Records excerpted from a collection:
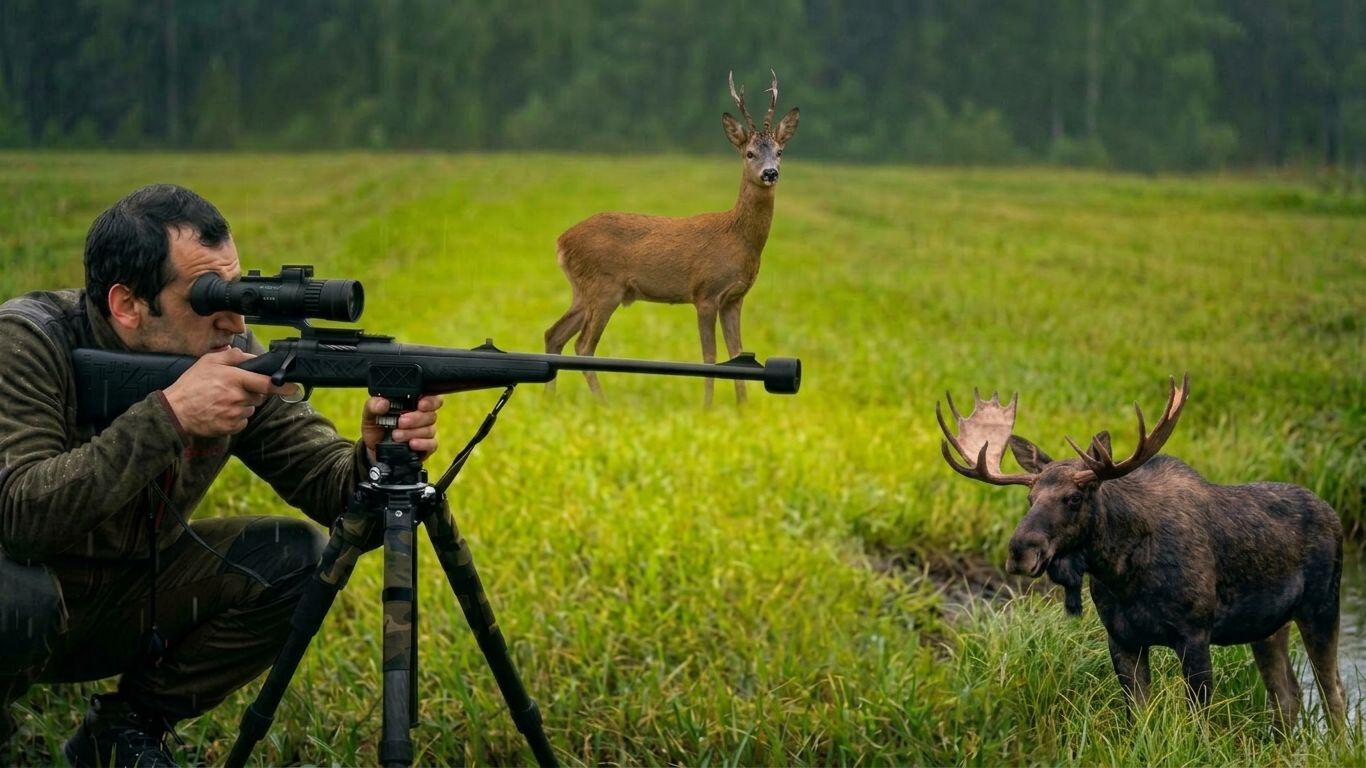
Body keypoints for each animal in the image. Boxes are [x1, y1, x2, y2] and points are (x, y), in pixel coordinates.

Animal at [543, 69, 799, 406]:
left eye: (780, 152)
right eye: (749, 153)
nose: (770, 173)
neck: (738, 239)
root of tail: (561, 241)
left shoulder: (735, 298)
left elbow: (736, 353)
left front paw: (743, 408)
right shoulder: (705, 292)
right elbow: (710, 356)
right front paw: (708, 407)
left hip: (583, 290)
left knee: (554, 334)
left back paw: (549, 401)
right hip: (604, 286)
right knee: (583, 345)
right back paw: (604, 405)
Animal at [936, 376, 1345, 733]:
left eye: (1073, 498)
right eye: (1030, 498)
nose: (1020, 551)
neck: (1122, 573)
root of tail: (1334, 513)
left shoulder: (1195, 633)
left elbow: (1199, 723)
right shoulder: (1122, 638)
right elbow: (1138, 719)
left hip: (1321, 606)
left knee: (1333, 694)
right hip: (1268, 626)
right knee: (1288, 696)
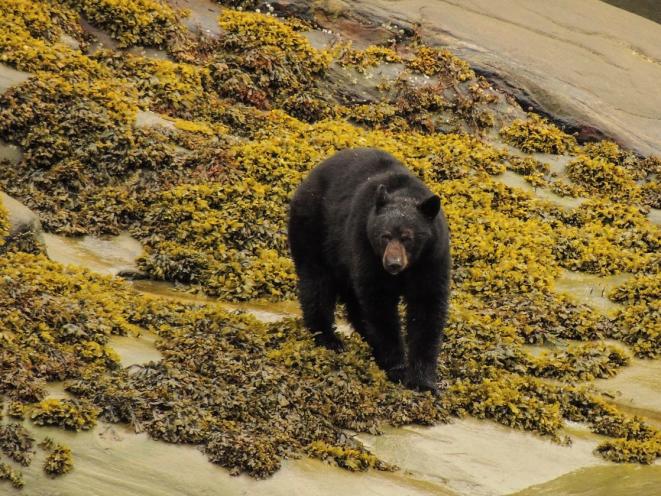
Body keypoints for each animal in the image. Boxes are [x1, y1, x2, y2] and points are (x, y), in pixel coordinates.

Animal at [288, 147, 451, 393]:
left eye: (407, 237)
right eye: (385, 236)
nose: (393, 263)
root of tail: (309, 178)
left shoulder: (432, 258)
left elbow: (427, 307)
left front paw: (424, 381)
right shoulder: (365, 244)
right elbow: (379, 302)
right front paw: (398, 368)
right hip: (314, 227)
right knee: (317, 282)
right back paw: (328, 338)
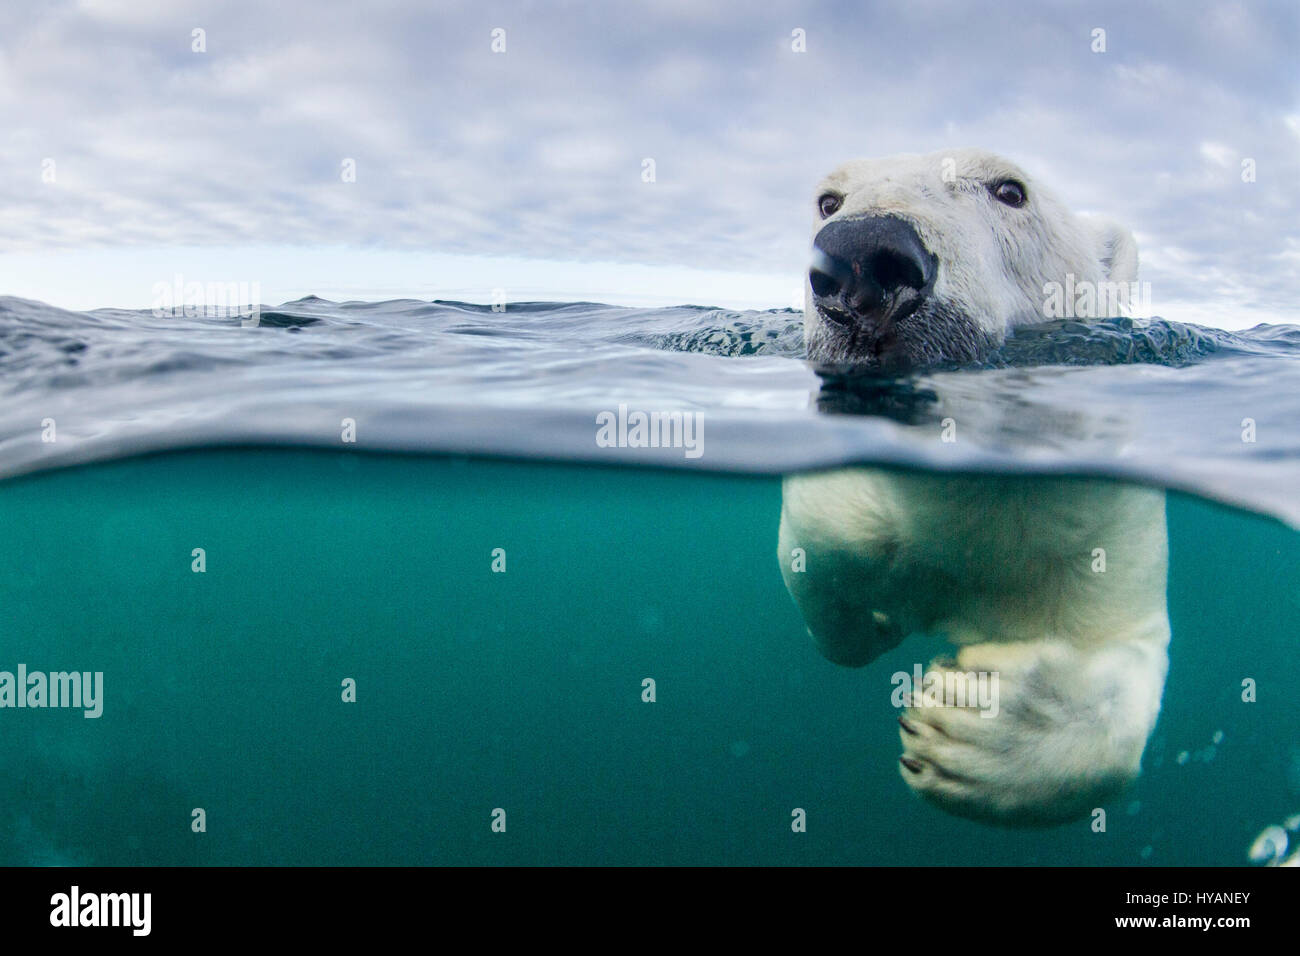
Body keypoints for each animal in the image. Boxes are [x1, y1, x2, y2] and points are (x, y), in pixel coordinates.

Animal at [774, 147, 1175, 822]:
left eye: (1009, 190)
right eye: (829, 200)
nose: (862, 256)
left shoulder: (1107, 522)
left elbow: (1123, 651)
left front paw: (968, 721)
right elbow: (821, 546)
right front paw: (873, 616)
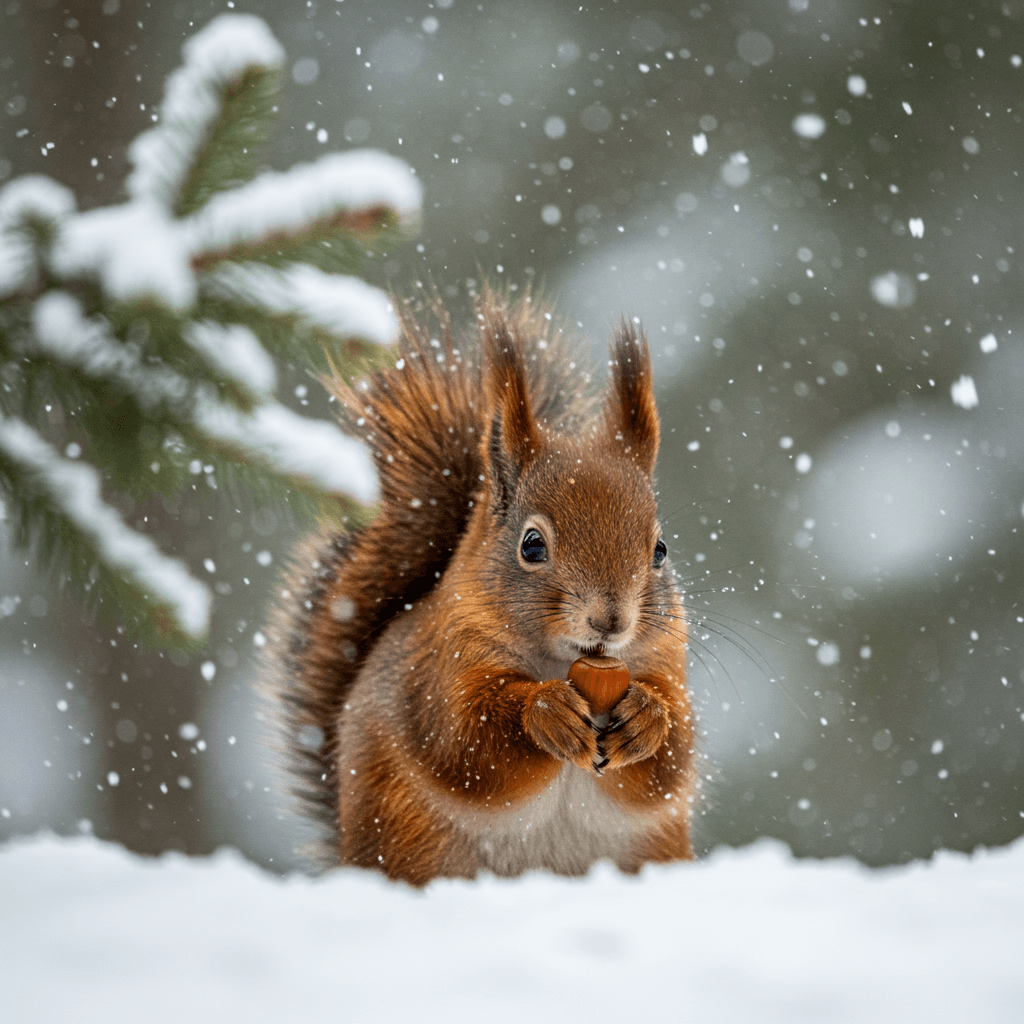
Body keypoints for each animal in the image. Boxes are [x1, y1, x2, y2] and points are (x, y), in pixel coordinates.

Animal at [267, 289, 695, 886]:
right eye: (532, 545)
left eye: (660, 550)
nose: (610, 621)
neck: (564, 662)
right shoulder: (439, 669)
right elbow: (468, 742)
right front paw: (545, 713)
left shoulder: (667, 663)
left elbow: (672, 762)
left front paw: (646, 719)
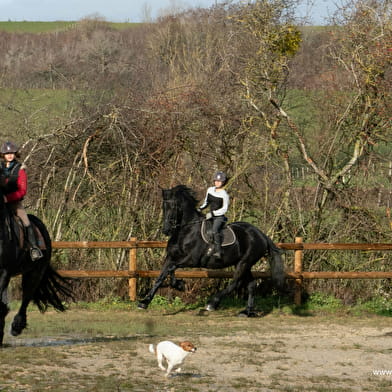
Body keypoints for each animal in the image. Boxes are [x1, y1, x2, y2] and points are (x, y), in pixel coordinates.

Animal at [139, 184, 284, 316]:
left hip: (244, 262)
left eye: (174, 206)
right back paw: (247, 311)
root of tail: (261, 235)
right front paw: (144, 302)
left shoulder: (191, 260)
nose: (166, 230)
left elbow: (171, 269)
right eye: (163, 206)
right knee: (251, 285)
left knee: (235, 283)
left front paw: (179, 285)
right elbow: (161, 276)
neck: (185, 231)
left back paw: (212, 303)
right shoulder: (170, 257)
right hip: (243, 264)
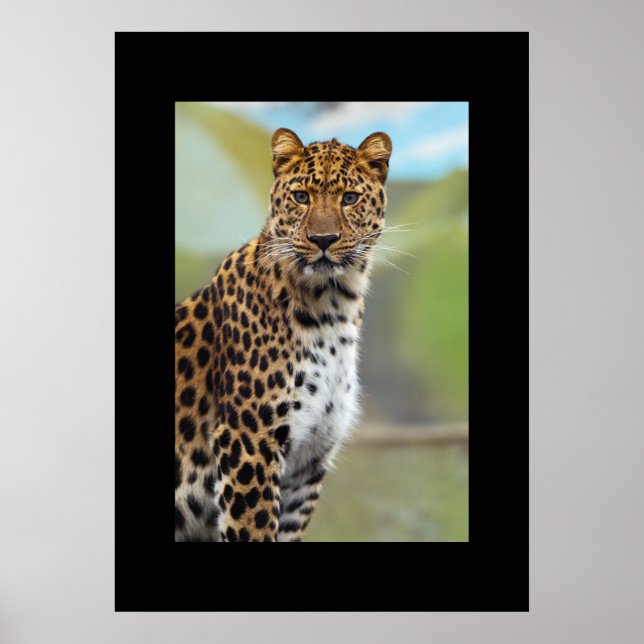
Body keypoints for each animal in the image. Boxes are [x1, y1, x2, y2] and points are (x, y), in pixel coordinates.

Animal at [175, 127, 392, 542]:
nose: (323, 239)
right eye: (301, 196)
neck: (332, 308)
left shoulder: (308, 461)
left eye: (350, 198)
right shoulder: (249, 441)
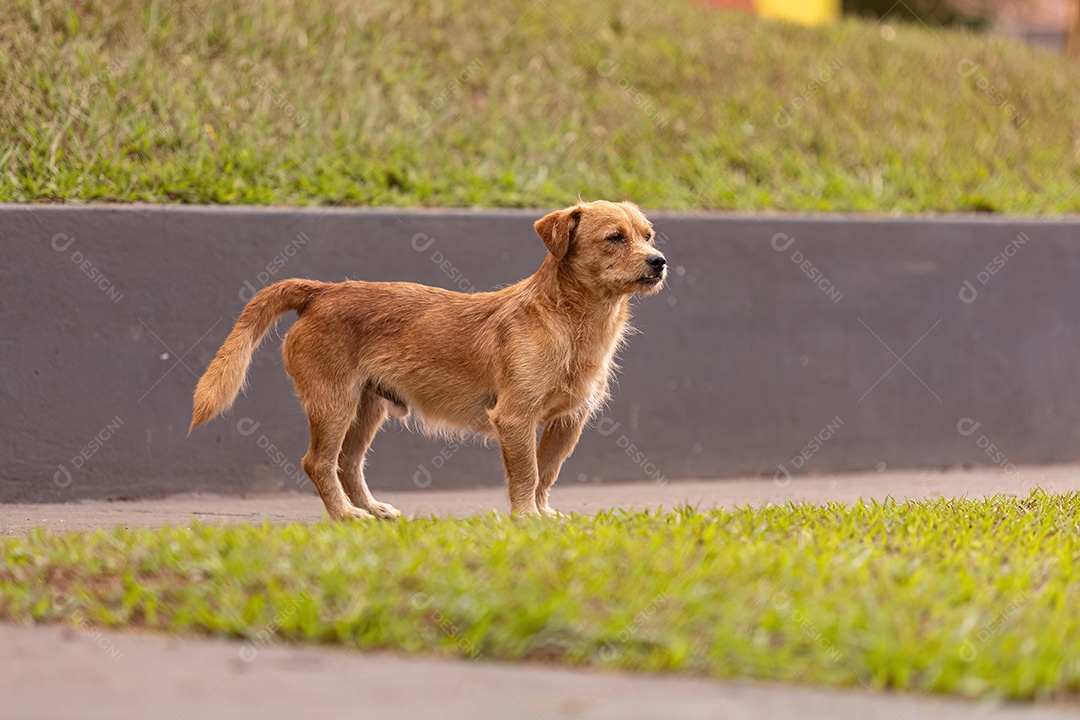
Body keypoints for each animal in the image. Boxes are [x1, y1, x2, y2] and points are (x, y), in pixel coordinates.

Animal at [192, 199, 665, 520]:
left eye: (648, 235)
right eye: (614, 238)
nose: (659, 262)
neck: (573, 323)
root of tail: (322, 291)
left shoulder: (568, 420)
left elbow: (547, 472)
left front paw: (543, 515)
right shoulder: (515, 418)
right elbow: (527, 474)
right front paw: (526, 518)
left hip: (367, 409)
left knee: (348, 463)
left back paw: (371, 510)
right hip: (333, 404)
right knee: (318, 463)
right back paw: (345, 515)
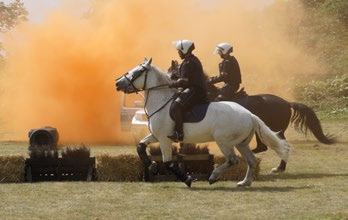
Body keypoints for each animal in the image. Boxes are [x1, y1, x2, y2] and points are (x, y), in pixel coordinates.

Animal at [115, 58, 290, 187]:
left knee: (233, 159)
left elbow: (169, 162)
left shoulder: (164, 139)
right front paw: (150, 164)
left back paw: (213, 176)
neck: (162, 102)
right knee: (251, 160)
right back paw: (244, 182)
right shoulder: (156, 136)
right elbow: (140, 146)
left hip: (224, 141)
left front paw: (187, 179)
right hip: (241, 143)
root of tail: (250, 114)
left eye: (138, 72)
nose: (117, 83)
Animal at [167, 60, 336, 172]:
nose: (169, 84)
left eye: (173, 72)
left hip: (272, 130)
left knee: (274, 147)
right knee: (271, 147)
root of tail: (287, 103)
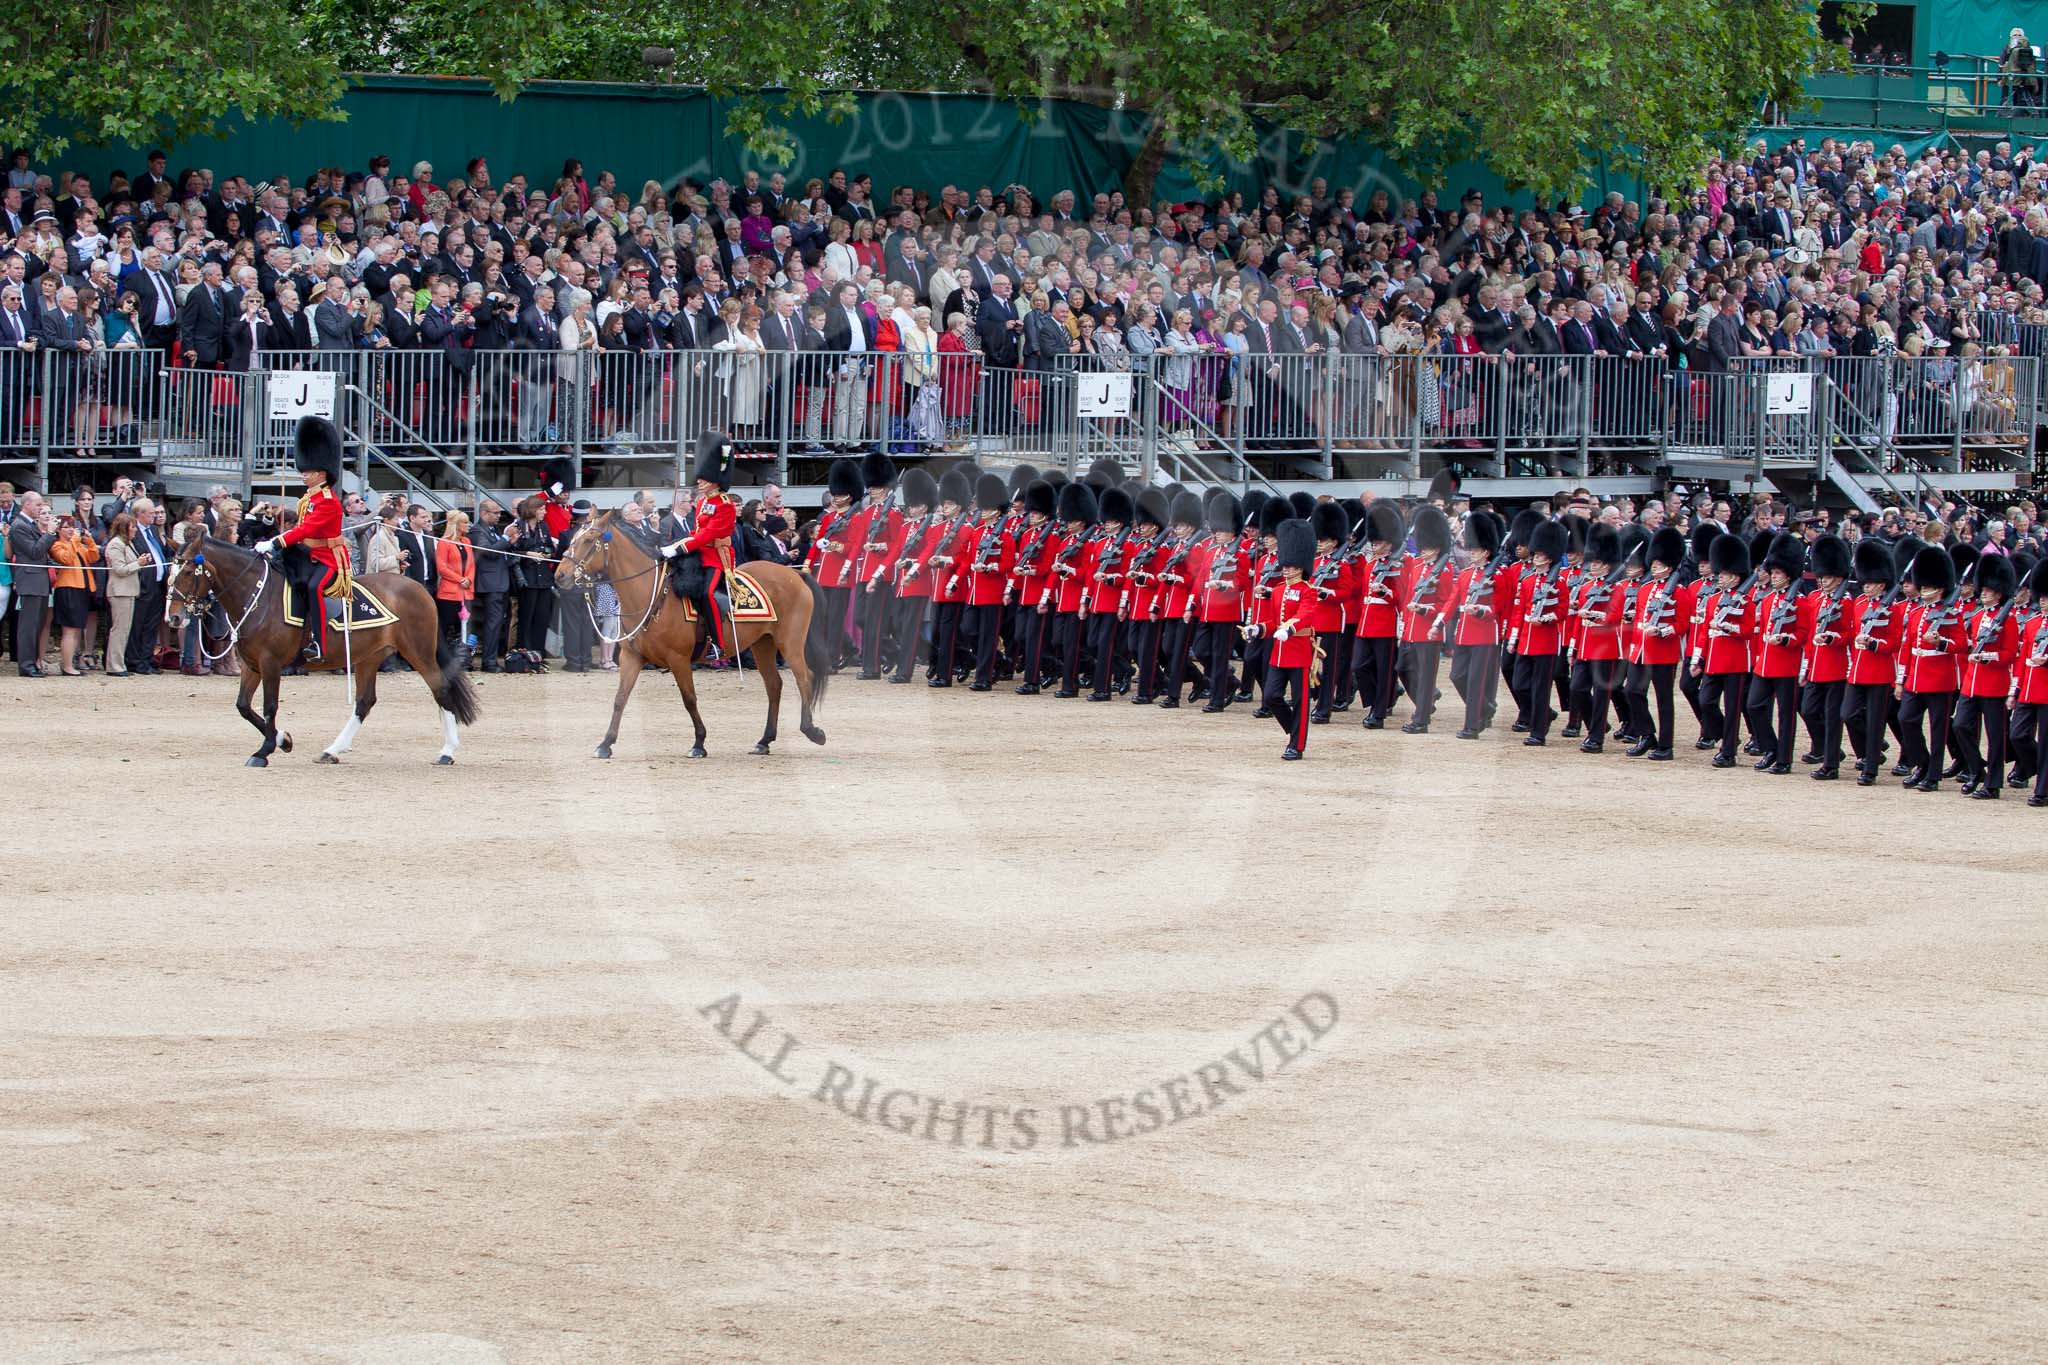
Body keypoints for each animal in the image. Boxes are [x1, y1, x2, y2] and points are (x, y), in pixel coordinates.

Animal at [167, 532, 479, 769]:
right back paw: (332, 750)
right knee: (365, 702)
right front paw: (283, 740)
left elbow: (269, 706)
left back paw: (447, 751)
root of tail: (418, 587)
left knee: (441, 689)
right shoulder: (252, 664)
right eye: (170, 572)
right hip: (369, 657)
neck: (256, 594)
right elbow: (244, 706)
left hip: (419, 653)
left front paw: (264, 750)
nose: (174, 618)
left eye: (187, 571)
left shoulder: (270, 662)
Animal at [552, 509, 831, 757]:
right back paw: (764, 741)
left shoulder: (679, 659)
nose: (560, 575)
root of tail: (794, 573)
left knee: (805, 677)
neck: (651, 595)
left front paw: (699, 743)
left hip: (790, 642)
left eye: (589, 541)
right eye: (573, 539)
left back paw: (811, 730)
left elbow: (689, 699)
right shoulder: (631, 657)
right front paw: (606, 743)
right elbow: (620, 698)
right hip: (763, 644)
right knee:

* REQUIRED ACTION *
All lines of the records above that carry the word "neck" should be listed.

* SOLUTION TO THIS PROBLEM *
neck: (738, 239)
neck: (1122, 573)
neck: (564, 662)
neck: (185, 231)
neck: (332, 308)
neck: (573, 323)
neck: (162, 102)
neck: (256, 594)
neck: (651, 595)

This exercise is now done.